[BEGIN]

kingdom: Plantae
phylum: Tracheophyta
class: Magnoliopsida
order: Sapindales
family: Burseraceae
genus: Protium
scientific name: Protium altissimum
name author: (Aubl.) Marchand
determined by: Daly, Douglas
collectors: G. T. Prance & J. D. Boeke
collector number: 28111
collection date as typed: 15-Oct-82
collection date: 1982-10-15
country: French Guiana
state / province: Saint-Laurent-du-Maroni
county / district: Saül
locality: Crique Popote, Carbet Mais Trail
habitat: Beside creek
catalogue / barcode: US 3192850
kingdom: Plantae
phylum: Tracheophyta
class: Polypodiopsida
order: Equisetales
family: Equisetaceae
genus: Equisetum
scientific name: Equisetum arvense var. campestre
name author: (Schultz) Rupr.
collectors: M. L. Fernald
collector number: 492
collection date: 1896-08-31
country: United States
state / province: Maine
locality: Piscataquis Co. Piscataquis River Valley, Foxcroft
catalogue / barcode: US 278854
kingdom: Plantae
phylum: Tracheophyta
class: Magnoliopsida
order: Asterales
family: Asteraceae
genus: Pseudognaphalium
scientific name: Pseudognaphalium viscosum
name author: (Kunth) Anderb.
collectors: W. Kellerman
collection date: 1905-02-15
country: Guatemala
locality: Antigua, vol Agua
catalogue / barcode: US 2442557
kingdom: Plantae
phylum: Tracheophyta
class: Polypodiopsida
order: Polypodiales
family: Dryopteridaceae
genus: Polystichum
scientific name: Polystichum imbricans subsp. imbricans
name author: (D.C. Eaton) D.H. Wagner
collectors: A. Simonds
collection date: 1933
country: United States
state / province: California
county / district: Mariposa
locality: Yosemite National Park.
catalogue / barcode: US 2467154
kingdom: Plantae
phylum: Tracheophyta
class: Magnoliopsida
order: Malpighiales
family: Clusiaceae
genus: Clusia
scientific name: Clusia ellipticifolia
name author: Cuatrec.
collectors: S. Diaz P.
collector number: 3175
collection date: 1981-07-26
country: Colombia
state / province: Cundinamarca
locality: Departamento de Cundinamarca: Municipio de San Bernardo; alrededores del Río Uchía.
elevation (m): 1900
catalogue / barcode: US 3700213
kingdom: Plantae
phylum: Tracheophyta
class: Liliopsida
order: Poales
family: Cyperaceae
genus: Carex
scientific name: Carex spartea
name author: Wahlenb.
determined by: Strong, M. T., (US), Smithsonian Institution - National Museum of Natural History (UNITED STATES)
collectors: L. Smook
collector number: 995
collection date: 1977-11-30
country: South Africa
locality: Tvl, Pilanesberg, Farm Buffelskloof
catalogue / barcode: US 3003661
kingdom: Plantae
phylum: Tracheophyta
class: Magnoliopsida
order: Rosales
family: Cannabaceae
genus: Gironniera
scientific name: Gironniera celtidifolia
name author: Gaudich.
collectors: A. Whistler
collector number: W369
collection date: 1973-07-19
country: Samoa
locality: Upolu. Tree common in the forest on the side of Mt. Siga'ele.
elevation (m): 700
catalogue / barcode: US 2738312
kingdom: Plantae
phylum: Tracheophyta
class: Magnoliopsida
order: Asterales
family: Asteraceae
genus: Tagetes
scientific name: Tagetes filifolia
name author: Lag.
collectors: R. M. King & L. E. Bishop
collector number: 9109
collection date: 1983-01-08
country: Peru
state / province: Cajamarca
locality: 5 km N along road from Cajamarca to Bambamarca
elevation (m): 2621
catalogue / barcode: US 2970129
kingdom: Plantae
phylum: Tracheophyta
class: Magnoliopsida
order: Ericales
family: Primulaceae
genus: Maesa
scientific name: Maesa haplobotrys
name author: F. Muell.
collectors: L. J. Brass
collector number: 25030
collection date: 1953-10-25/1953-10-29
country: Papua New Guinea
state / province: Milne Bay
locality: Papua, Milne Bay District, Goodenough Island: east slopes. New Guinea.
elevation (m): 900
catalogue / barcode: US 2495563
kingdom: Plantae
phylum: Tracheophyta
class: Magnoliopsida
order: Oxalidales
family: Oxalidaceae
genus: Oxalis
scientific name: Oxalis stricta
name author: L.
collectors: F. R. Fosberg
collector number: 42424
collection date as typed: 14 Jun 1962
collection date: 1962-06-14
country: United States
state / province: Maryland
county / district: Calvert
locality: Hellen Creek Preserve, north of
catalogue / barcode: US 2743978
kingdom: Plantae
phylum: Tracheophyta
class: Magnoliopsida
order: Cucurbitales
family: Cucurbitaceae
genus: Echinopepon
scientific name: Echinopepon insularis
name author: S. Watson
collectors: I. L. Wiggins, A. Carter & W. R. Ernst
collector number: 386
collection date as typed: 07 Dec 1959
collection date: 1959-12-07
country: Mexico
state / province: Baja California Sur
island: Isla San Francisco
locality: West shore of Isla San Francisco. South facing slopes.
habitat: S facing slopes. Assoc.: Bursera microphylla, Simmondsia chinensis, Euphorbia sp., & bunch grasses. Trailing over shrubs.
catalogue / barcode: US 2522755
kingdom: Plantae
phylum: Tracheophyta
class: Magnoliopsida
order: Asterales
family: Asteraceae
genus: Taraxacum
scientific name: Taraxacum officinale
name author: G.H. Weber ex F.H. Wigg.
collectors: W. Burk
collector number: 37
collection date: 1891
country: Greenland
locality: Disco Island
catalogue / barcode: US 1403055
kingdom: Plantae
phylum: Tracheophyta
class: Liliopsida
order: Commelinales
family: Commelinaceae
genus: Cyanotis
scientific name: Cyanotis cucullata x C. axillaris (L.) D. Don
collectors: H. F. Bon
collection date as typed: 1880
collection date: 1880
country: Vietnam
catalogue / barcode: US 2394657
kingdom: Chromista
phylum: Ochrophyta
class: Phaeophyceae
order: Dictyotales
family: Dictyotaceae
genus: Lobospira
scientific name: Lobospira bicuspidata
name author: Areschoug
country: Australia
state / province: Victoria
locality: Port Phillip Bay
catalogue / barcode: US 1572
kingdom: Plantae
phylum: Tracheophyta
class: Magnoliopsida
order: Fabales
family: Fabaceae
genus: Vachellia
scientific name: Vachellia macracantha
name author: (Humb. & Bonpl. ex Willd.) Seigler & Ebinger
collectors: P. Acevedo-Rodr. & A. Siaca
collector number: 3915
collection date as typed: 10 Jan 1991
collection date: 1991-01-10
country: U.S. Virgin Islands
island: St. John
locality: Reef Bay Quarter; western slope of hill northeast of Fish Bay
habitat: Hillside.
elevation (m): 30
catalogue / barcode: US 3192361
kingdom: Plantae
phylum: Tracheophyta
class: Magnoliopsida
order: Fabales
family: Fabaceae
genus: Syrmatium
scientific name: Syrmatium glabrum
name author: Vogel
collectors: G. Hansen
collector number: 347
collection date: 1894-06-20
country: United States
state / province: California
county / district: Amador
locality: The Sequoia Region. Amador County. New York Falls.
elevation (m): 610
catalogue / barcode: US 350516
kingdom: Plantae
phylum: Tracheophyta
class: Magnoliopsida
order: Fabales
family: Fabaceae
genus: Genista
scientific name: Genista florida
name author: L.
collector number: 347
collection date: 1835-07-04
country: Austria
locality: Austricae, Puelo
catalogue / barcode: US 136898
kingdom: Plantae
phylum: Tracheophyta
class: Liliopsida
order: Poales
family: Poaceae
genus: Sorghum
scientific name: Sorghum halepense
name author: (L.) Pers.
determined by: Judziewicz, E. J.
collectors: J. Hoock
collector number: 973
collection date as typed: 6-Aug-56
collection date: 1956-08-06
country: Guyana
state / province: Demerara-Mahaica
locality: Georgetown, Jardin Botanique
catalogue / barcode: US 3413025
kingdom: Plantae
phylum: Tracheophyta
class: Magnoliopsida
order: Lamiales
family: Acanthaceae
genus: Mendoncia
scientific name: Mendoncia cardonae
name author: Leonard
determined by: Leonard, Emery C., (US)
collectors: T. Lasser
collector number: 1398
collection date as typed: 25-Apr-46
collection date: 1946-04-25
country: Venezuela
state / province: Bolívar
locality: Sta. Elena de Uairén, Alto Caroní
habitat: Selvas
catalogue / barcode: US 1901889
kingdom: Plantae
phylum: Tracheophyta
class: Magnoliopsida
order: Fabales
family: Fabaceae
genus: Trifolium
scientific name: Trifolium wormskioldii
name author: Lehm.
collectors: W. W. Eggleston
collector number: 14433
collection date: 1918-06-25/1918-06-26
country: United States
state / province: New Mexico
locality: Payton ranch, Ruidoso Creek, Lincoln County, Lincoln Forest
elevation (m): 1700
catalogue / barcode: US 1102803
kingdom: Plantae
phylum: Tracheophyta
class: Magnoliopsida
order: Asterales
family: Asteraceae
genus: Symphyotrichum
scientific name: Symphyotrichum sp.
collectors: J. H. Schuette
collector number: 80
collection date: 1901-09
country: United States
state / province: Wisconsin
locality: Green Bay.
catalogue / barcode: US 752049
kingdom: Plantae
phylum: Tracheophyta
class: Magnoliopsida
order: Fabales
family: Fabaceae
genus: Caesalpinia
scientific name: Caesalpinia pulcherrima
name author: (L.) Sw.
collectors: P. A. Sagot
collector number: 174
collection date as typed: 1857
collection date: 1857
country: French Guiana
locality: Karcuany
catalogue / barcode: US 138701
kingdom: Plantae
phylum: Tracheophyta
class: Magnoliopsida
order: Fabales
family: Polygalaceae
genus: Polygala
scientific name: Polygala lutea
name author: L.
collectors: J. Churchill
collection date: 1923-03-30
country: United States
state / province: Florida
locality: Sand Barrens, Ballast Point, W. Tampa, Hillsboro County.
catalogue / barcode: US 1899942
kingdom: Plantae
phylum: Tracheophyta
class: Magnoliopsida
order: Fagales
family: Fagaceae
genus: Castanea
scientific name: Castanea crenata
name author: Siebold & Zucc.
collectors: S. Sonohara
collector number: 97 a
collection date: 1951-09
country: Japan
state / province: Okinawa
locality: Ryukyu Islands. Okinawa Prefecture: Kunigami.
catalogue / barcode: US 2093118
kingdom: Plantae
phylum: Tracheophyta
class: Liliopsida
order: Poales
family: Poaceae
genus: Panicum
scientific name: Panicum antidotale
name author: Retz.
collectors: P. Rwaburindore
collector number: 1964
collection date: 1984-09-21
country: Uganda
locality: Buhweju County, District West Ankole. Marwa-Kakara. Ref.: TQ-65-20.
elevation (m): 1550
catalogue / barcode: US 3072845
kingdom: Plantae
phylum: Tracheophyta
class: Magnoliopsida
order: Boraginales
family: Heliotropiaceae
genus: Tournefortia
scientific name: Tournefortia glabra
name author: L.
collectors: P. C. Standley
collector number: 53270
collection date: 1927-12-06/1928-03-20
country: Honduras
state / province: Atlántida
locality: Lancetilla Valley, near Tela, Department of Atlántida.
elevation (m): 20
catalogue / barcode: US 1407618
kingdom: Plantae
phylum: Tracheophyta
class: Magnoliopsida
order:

[END]

## Work instructions
Print the lines again unchanged, from the line with "locality: Antigua, vol Agua" up to and including the line with "scientific name: Maesa haplobotrys".

## Exercise response
locality: Antigua, vol Agua
catalogue / barcode: US 2442557
kingdom: Plantae
phylum: Tracheophyta
class: Polypodiopsida
order: Polypodiales
family: Dryopteridaceae
genus: Polystichum
scientific name: Polystichum imbricans subsp. imbricans
name author: (D.C. Eaton) D.H. Wagner
collectors: A. Simonds
collection date: 1933
country: United States
state / province: California
county / district: Mariposa
locality: Yosemite National Park.
catalogue / barcode: US 2467154
kingdom: Plantae
phylum: Tracheophyta
class: Magnoliopsida
order: Malpighiales
family: Clusiaceae
genus: Clusia
scientific name: Clusia ellipticifolia
name author: Cuatrec.
collectors: S. Diaz P.
collector number: 3175
collection date: 1981-07-26
country: Colombia
state / province: Cundinamarca
locality: Departamento de Cundinamarca: Municipio de San Bernardo; alrededores del Río Uchía.
elevation (m): 1900
catalogue / barcode: US 3700213
kingdom: Plantae
phylum: Tracheophyta
class: Liliopsida
order: Poales
family: Cyperaceae
genus: Carex
scientific name: Carex spartea
name author: Wahlenb.
determined by: Strong, M. T., (US), Smithsonian Institution - National Museum of Natural History (UNITED STATES)
collectors: L. Smook
collector number: 995
collection date: 1977-11-30
country: South Africa
locality: Tvl, Pilanesberg, Farm Buffelskloof
catalogue / barcode: US 3003661
kingdom: Plantae
phylum: Tracheophyta
class: Magnoliopsida
order: Rosales
family: Cannabaceae
genus: Gironniera
scientific name: Gironniera celtidifolia
name author: Gaudich.
collectors: A. Whistler
collector number: W369
collection date: 1973-07-19
country: Samoa
locality: Upolu. Tree common in the forest on the side of Mt. Siga'ele.
elevation (m): 700
catalogue / barcode: US 2738312
kingdom: Plantae
phylum: Tracheophyta
class: Magnoliopsida
order: Asterales
family: Asteraceae
genus: Tagetes
scientific name: Tagetes filifolia
name author: Lag.
collectors: R. M. King & L. E. Bishop
collector number: 9109
collection date: 1983-01-08
country: Peru
state / province: Cajamarca
locality: 5 km N along road from Cajamarca to Bambamarca
elevation (m): 2621
catalogue / barcode: US 2970129
kingdom: Plantae
phylum: Tracheophyta
class: Magnoliopsida
order: Ericales
family: Primulaceae
genus: Maesa
scientific name: Maesa haplobotrys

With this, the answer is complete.